Murmured assent. Papania adjusts the video camera on its stand.

“These days I can’t blame him. If I wanted to get along with him I probably shouldn’t have screwed his wife.”

Water under the bridge, gentlemen. Says he’s got worse things to worry about now, but worse how – you think this living is easy, officer? no, no, nothing occupational, I just think too much. He taps on his temple with two nicotine-stained fingers.
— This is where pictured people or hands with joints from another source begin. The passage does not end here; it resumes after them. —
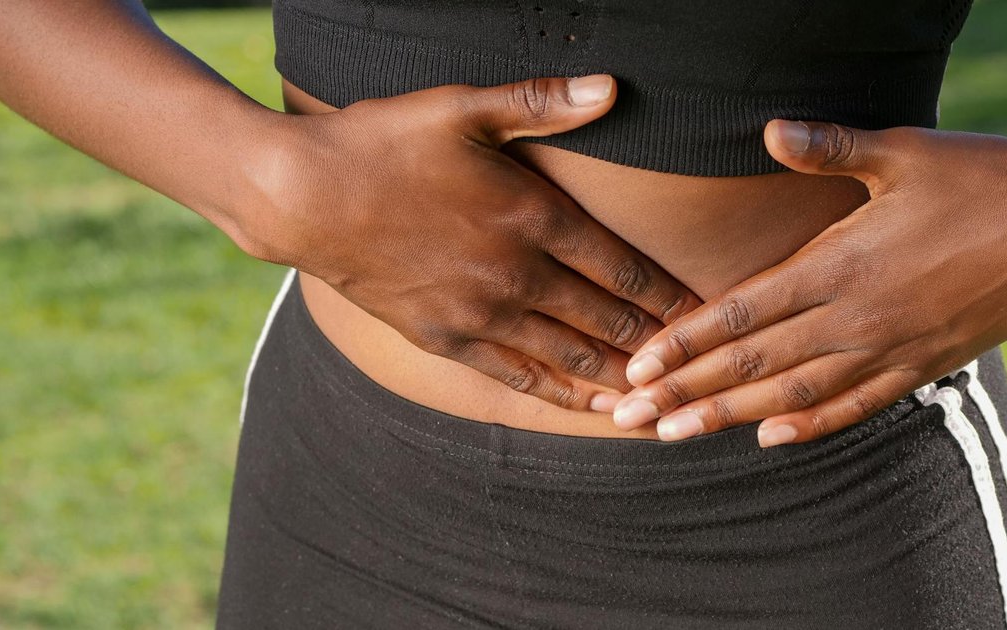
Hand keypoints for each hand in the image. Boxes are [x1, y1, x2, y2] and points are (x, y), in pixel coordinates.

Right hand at [238, 74, 700, 410]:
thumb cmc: (383, 142)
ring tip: (658, 396)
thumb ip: (543, 102)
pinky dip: (561, 393)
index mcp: (532, 213)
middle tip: (695, 363)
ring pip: (570, 354)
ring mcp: (482, 311)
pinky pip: (518, 375)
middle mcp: (516, 271)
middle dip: (656, 342)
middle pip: (607, 317)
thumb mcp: (463, 107)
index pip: (622, 265)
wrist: (303, 196)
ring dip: (620, 377)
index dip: (668, 294)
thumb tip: (613, 87)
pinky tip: (590, 406)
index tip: (703, 312)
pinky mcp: (446, 336)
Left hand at [612, 118, 1006, 444]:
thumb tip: (771, 130)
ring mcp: (890, 347)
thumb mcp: (903, 151)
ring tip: (675, 436)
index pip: (741, 311)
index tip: (637, 368)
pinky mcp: (923, 365)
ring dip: (729, 416)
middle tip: (626, 418)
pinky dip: (811, 423)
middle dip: (685, 391)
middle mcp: (857, 315)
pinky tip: (771, 438)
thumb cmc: (981, 178)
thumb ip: (830, 149)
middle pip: (752, 361)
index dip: (684, 343)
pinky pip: (857, 405)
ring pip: (793, 392)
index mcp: (841, 262)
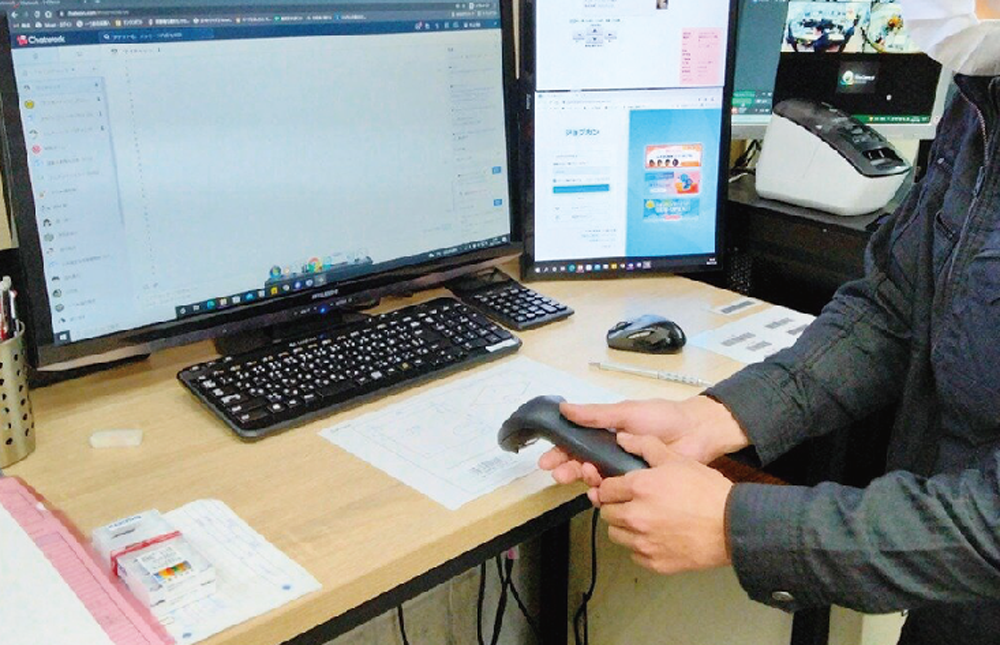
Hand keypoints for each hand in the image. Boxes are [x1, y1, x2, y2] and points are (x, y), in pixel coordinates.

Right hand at [538, 396, 747, 486]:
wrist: (696, 433)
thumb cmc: (662, 417)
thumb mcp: (626, 412)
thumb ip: (595, 415)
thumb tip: (564, 408)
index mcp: (606, 433)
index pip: (576, 444)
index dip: (560, 452)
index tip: (547, 461)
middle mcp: (611, 453)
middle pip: (581, 464)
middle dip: (567, 470)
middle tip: (559, 474)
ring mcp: (623, 470)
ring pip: (596, 480)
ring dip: (585, 480)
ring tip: (587, 477)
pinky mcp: (637, 486)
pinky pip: (616, 494)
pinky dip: (605, 495)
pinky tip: (600, 494)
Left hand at [592, 433, 734, 573]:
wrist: (732, 525)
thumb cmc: (706, 490)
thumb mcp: (678, 460)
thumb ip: (646, 447)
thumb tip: (622, 438)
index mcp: (639, 488)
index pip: (604, 490)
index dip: (610, 488)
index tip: (618, 489)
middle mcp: (635, 516)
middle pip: (606, 513)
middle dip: (615, 507)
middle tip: (632, 504)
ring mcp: (643, 542)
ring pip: (617, 535)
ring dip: (624, 527)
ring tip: (643, 521)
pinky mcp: (654, 562)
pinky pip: (634, 554)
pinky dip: (640, 547)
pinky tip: (656, 538)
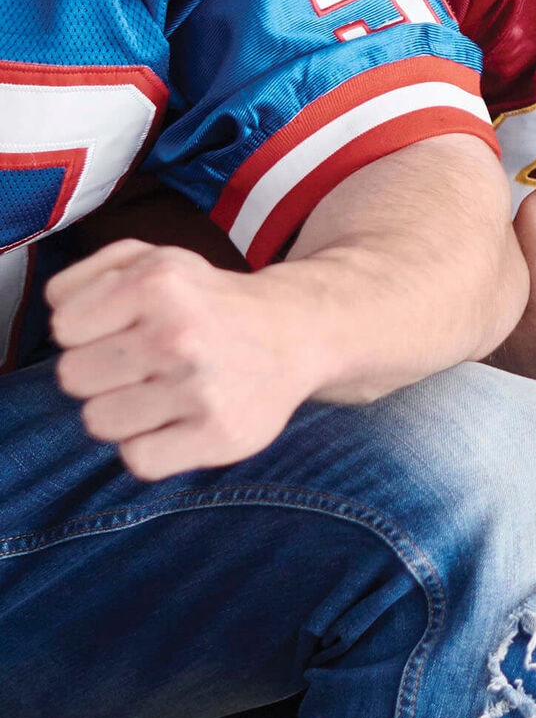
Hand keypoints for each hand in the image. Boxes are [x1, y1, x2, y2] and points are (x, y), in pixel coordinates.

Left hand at [47, 240, 315, 479]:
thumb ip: (91, 272)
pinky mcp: (219, 435)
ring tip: (158, 392)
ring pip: (98, 422)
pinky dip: (148, 447)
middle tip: (141, 363)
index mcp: (158, 280)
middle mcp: (179, 333)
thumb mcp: (154, 257)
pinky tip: (173, 422)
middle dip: (100, 372)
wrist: (295, 332)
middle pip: (73, 377)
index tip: (120, 328)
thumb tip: (57, 313)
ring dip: (121, 411)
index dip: (86, 330)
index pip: (63, 327)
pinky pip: (137, 460)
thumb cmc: (206, 299)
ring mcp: (200, 388)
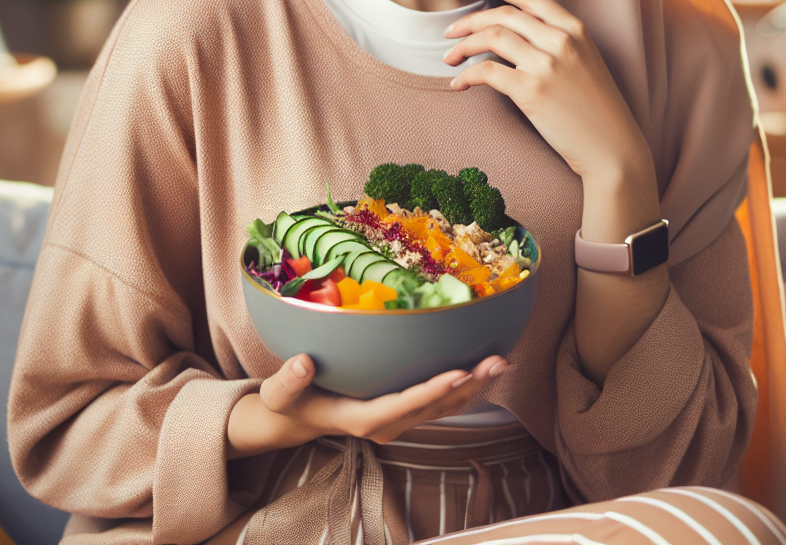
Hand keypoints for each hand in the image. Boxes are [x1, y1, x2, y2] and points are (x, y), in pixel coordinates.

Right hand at [227, 353, 507, 457]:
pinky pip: (441, 400)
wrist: (296, 418)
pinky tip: (485, 366)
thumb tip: (302, 363)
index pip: (404, 405)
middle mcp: (387, 424)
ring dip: (476, 386)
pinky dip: (466, 384)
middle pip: (435, 407)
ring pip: (445, 406)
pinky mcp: (405, 411)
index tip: (460, 372)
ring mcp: (399, 420)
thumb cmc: (289, 400)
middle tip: (498, 361)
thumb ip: (288, 380)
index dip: (433, 391)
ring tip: (504, 362)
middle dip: (470, 385)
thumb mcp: (281, 392)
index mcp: (362, 418)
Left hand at [443, 0, 659, 242]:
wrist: (613, 148)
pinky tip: (459, 85)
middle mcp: (561, 40)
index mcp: (575, 28)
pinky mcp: (532, 91)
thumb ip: (554, 40)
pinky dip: (466, 76)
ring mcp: (547, 64)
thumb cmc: (595, 109)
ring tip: (449, 58)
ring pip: (491, 37)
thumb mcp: (584, 61)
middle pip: (502, 14)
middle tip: (450, 32)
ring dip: (463, 46)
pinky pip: (486, 72)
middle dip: (469, 20)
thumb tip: (510, 30)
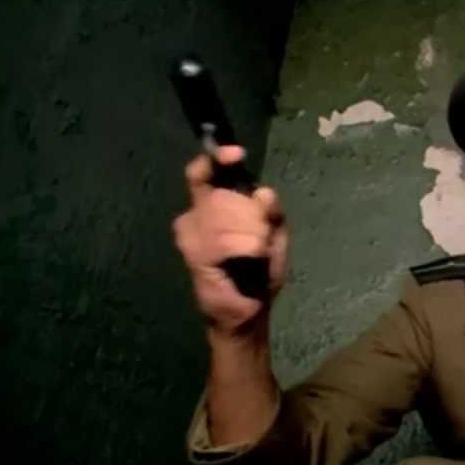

Metal saws against metal, a high ugly sound. He pares a pack of aluminum cans into a cluster of little men. Something of a creative type these days, now that he’s cleaned up. (“I’ve got someplace to live. I paint, a little,” he says, stiffly guarded.) He’s not lonely out there in the sticks. He keeps in touch with other rejects of the Tuttle school system, they’ll get together to just talk. If you haven’t lived it, stories of what it’s like are almost impossible to believe – disjointed recollections of bad men and animal faces. Half the time he doesn’t believe it himself, but that there’s a kernel of something in it – some essential truth of the universe, some story about weakness and strength, about the essential vulnerability of youth. Cohle’d tried taking care of a baby once, the baby of some other runaway he’d linked up with, and the kid had died. He’d taken it to heart.

Gilbough has definite opinions on this case, and seeing his star suspect rematerialize looking like a washed-up hippie philosopher does little to dissuade him. At the very least, something in his gut objects to the thought of some kid back in the day having that case for his own personal playground, just because a guy like Hart took a shine to him. The kid had seen and done things that were none of his business, legally or morally. Who knows if he kept it up into adulthood.

Him and Hart hit the rocks around ‘96, collided again in ‘02 and broke it off for good. They haven’t spoken since. He’s more reluctant to speak than Hart, due to a healthy mistrust for cops, but what he has to say is not nearly so rehearsed; whatever spills out of him is fluid and natural, liberally laced with bullshit and peppered with the vocabulary choices of a man more or less self-educated. For every candid scrap of evidence Gilbough and Papania extract from him through relentless questioning, there’s a corresponding tug on one of their threads – he’s sounding something out, drawing something forth. Cohle has a way of telling a story that makes it last, and he’s watching them all the while.

He knows something he isn’t telling. If they look hard enough, they can catch it on tape.